16.2 Vulnerability Scanning Policy#

  1. Nessus management is performed by the WayToHealth Security Officer, or an authorized delegate of the Security Officer.
  2. Nessus is used to monitor all internal IP addresses (servers, VMs, etc) on WayToHealth networks.
  3. Frequency of scanning is as follows:
  4. at least on a monthly basis;
  5. after every production deployment.
  6. Reviewing Nessus reports and findings, as well as any further investigation into discovered vulnerabilities, is the responsibility of the WayToHealth Security Officer. The process for reviewing Nessus reports is outlined below:
  7. The Security Officer initiates the review of a Nessus Report by creating an Ticket in the WayToHealth TQMS.
  8. The Security Officer, or designated personnel, is assigned to review the Nessus Report.
  9. If new vulnerabilities are found during review, the process outlined below is used to test those vulnerabilities. Once those steps are completed, the Ticket is then reviewed again.
  10. Once the review is completed, the Security Officer approves or rejects the Ticket. If the Ticket is rejected, it goes back for further review.
  11. If the review is approved, the Security Officer then marks the Ticket as Done, adding any pertinent notes required.
  12. In the case of new vulnerabilities, the following steps are taken:
  13. All new vulnerabilities are verified manually to assure they are repeatable. Those not found to be repeatable are manually tested after the next vulnerability scan, regardless of if the specific vulnerability is discovered again.
  14. Vulnerabilities that are repeatable manually are documented and reviewed by the Security Officer and Privacy Officer to see if they are part of the current risk assessment performed by WayToHealth.
    • Those that are a part of the current risk assessment are checked for mitigations.
    • Those that are not part of the current risk assessment trigger a new risk assessment, and this process is outlined in detail in the WayToHealth Risk Assessment Policy.
  15. All vulnerability scanning reports are retained for 6 years by WayToHealth.
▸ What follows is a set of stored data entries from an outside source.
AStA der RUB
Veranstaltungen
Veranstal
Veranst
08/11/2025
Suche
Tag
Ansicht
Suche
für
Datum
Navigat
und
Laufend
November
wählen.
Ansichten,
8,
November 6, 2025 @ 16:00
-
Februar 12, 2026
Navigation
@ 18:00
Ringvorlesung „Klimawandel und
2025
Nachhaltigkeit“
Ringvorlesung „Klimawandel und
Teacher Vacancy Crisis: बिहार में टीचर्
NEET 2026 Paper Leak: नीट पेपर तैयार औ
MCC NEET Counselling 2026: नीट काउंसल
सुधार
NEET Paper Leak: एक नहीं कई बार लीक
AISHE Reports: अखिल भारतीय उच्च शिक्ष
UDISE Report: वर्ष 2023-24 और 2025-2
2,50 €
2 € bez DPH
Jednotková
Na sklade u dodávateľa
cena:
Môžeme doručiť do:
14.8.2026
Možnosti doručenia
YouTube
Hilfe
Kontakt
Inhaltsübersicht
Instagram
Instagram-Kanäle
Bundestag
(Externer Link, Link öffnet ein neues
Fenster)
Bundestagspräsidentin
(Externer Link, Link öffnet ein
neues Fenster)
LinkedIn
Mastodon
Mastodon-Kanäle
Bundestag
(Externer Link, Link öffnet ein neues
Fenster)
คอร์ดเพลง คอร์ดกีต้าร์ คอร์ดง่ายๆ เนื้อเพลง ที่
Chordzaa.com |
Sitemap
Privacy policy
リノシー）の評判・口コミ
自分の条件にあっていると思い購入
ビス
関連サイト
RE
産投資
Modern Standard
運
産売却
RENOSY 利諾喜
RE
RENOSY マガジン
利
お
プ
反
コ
Vulnerability report review is monitored on a quarterly basis using the TQMS reporting to assess compliance with above policy.
  16. Penetration testing is performed regularly as part of the WayToHealth vulnerability management policy.
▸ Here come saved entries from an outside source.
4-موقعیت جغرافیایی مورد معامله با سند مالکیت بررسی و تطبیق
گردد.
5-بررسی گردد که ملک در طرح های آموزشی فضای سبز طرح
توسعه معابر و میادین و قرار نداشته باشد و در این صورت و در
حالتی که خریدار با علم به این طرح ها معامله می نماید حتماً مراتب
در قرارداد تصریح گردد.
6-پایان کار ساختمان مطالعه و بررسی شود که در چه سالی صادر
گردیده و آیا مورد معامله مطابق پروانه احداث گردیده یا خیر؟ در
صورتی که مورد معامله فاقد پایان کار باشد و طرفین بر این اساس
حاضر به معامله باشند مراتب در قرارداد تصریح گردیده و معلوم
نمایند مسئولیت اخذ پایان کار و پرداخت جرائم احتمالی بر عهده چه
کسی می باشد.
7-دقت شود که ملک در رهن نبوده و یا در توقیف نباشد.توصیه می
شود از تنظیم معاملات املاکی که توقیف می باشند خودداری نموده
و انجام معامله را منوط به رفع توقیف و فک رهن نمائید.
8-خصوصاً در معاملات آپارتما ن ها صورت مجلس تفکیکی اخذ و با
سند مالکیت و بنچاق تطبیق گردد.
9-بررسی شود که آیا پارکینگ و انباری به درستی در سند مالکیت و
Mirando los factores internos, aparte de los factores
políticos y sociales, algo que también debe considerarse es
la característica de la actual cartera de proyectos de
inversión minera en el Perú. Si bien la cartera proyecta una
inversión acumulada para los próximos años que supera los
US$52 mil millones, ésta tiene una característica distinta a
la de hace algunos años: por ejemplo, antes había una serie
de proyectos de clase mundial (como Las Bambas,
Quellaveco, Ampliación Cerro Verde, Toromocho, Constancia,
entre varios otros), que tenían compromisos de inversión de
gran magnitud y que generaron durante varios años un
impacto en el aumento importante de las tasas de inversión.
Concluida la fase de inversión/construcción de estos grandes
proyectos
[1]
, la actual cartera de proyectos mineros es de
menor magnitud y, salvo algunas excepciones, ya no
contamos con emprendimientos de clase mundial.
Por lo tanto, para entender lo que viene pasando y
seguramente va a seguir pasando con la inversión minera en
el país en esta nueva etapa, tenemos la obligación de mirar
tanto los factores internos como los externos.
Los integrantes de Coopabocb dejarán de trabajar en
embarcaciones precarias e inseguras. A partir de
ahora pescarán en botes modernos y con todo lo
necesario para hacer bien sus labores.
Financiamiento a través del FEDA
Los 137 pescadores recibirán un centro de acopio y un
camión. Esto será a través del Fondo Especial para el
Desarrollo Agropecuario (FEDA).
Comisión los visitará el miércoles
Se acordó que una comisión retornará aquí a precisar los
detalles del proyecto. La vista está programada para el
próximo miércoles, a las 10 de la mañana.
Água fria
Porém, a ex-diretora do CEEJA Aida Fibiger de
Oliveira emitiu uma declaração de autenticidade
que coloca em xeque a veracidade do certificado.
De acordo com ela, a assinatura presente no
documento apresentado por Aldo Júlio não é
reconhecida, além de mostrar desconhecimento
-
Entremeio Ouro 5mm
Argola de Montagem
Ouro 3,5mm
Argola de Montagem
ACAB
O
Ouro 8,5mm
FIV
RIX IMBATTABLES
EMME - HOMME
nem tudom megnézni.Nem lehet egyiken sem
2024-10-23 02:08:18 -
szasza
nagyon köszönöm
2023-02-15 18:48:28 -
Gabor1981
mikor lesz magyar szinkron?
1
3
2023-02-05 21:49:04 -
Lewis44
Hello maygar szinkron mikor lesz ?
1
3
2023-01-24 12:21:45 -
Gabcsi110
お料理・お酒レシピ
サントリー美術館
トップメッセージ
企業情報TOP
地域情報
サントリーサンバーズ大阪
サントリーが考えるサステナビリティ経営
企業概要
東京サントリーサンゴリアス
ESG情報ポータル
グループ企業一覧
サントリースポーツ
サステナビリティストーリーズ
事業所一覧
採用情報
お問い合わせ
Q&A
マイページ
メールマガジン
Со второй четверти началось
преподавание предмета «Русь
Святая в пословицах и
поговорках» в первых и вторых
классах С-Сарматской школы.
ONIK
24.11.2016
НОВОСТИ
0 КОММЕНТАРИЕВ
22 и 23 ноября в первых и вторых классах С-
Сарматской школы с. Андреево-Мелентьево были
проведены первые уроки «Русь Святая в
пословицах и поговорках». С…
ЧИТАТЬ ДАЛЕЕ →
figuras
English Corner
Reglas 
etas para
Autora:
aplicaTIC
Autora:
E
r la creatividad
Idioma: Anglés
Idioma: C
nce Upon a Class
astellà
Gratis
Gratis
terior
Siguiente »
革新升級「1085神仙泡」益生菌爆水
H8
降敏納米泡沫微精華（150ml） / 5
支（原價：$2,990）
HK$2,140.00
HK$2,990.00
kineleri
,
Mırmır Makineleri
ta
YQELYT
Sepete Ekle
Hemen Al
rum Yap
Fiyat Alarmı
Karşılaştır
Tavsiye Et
  17. External penetration testing is performed annually by a third party.
  18. Internal penetration testing is performed bi-annually. Below is the process used to conduct internal penetration tests.
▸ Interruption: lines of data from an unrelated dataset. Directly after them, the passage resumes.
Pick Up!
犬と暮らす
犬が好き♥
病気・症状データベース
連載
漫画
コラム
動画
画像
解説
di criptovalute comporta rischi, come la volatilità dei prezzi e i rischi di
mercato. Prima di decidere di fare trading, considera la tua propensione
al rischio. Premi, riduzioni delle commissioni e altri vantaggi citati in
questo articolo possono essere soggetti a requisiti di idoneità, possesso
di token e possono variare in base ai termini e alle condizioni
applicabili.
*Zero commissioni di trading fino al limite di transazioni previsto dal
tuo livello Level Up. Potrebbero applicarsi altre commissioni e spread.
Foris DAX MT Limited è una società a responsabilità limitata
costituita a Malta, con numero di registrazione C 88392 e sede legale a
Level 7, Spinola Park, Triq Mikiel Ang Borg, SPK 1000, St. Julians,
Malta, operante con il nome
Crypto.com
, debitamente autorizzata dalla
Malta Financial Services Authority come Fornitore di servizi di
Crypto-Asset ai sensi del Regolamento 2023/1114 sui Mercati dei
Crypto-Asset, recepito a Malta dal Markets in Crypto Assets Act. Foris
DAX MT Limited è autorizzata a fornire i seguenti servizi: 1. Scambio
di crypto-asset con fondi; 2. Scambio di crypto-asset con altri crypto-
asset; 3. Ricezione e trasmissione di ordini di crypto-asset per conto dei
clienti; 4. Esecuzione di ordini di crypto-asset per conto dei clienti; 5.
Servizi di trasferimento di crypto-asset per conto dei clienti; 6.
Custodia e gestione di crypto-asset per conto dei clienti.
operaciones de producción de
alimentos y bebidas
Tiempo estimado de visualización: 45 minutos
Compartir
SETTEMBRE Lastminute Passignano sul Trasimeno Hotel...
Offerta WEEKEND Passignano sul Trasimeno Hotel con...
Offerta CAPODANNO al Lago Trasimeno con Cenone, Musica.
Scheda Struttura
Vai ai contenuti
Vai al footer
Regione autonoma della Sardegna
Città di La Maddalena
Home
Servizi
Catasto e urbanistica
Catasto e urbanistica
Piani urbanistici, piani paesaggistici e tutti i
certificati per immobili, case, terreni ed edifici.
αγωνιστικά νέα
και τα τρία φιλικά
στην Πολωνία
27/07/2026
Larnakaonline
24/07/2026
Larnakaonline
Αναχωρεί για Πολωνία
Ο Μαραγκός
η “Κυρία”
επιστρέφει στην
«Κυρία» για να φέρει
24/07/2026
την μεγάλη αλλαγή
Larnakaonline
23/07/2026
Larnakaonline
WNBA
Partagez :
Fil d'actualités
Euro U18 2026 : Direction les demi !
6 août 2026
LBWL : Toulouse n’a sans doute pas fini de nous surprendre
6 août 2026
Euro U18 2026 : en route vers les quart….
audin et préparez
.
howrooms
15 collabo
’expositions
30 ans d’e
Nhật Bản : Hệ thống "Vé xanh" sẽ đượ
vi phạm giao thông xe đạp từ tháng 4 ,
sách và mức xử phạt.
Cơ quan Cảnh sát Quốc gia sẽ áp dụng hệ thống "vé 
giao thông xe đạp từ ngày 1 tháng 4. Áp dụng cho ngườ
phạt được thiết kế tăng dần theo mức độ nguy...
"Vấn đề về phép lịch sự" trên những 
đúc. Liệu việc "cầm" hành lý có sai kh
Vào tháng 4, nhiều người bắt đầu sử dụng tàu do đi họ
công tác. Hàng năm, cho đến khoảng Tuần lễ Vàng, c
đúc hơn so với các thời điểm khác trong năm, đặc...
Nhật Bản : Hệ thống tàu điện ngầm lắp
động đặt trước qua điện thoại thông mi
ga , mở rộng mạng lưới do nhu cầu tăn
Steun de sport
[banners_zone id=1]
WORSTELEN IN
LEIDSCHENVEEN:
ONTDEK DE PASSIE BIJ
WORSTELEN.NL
    1. The Security Officer initiates the penetration test by creating an Ticket in the WayToHealth TQMS.
    2. The Security Officer, or a WayToHealth Security Engineer assigned by the Security Officer, is assigned to conduct the penetration test.
    3. Gaps and vulnerabilities identified during penetration testing are reviewed, with plans for correction and/or mitigation, by the WayToHealth Security Officer before the Ticket can move to be approved.
    4. Once the testing is completed, the Security Officer approves or rejects the Ticket. If the Ticket is rejected, it goes back for further testing and review.
    5. If the Ticket is approved, the Security Officer then marks the Ticket as Done, adding any pertinent notes required.
  19. Penetration tests results are retained for 6 years by WayToHealth.
  20. Internal penetration testing is monitored on an annual basis using the TQMS reporting to assess compliance with above policy.
  21. This vulnerability policy is reviewed on an annual basis by the Security Officer and Privacy Officer.